__Data supplied__.
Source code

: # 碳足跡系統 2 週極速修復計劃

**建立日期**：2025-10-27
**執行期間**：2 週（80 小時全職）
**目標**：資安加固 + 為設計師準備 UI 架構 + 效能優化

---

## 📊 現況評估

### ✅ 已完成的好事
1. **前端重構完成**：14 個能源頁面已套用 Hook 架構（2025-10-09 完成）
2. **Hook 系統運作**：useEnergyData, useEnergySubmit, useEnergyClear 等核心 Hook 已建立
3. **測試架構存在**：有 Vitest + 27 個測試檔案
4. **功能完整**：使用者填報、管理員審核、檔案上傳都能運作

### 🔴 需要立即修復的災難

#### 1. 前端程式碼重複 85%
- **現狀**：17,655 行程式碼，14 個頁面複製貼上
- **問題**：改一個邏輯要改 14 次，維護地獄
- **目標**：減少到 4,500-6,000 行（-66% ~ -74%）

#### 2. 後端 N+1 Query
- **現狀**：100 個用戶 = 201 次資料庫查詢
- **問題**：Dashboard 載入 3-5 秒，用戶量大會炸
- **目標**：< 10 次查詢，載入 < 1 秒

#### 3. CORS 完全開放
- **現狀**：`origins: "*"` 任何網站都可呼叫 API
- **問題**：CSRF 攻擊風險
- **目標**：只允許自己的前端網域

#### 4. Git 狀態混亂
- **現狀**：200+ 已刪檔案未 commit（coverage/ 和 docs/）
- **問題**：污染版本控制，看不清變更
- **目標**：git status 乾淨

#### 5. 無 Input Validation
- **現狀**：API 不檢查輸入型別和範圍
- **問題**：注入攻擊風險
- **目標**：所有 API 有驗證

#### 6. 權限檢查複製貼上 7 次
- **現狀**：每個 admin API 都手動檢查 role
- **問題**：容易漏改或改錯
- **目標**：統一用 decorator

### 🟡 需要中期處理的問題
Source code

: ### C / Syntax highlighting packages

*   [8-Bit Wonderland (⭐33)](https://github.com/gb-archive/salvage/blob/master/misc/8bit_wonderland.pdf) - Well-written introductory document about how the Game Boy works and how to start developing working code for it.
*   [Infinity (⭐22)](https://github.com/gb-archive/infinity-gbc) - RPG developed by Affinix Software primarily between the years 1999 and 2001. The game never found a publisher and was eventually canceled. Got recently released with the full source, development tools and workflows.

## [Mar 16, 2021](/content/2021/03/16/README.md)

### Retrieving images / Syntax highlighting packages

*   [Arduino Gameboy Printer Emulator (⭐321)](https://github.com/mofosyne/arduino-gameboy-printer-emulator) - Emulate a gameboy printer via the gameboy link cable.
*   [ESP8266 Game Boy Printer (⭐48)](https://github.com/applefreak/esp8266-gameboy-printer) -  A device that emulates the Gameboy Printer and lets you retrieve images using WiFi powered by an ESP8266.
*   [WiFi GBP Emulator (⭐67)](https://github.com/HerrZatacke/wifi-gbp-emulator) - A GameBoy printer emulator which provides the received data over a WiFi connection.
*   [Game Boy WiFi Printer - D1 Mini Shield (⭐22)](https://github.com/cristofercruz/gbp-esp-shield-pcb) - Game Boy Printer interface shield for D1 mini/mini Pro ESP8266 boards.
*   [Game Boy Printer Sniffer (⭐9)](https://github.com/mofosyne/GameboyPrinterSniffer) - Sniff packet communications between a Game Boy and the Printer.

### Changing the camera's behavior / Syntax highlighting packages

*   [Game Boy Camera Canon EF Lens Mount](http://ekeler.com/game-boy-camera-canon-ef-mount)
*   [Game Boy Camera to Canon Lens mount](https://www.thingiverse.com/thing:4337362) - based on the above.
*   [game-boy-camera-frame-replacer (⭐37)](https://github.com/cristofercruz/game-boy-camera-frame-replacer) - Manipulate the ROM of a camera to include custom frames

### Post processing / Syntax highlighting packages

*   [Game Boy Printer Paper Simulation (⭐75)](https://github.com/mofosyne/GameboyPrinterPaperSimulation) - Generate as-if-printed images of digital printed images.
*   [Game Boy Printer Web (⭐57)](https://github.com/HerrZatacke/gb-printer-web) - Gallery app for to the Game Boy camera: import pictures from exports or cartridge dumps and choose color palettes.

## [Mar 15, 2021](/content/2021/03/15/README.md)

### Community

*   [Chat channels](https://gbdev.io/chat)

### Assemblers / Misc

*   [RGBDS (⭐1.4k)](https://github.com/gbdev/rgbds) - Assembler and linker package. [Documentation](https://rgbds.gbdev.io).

__What the task requires__. Give back the entries above exactly as they are, from their first line through the line that contains "### Retrieving images", both included, with nothing else.

__Written response__.
Source code

: # 碳足跡系統 2 週極速修復計劃

**建立日期**：2025-10-27
**執行期間**：2 週（80 小時全職）
**目標**：資安加固 + 為設計師準備 UI 架構 + 效能優化

---

## 📊 現況評估

### ✅ 已完成的好事
1. **前端重構完成**：14 個能源頁面已套用 Hook 架構（2025-10-09 完成）
2. **Hook 系統運作**：useEnergyData, useEnergySubmit, useEnergyClear 等核心 Hook 已建立
3. **測試架構存在**：有 Vitest + 27 個測試檔案
4. **功能完整**：使用者填報、管理員審核、檔案上傳都能運作

### 🔴 需要立即修復的災難

#### 1. 前端程式碼重複 85%
- **現狀**：17,655 行程式碼，14 個頁面複製貼上
- **問題**：改一個邏輯要改 14 次，維護地獄
- **目標**：減少到 4,500-6,000 行（-66% ~ -74%）

#### 2. 後端 N+1 Query
- **現狀**：100 個用戶 = 201 次資料庫查詢
- **問題**：Dashboard 載入 3-5 秒，用戶量大會炸
- **目標**：< 10 次查詢，載入 < 1 秒

#### 3. CORS 完全開放
- **現狀**：`origins: "*"` 任何網站都可呼叫 API
- **問題**：CSRF 攻擊風險
- **目標**：只允許自己的前端網域

#### 4. Git 狀態混亂
- **現狀**：200+ 已刪檔案未 commit（coverage/ 和 docs/）
- **問題**：污染版本控制，看不清變更
- **目標**：git status 乾淨

#### 5. 無 Input Validation
- **現狀**：API 不檢查輸入型別和範圍
- **問題**：注入攻擊風險
- **目標**：所有 API 有驗證

#### 6. 權限檢查複製貼上 7 次
- **現狀**：每個 admin API 都手動檢查 role
- **問題**：容易漏改或改錯
- **目標**：統一用 decorator

### 🟡 需要中期處理的問題
Source code

: ### C / Syntax highlighting packages

*   [8-Bit Wonderland (⭐33)](https://github.com/gb-archive/salvage/blob/master/misc/8bit_wonderland.pdf) - Well-written introductory document about how the Game Boy works and how to start developing working code for it.
*   [Infinity (⭐22)](https://github.com/gb-archive/infinity-gbc) - RPG developed by Affinix Software primarily between the years 1999 and 2001. The game never found a publisher and was eventually canceled. Got recently released with the full source, development tools and workflows.

## [Mar 16, 2021](/content/2021/03/16/README.md)

### Retrieving images / Syntax highlighting packages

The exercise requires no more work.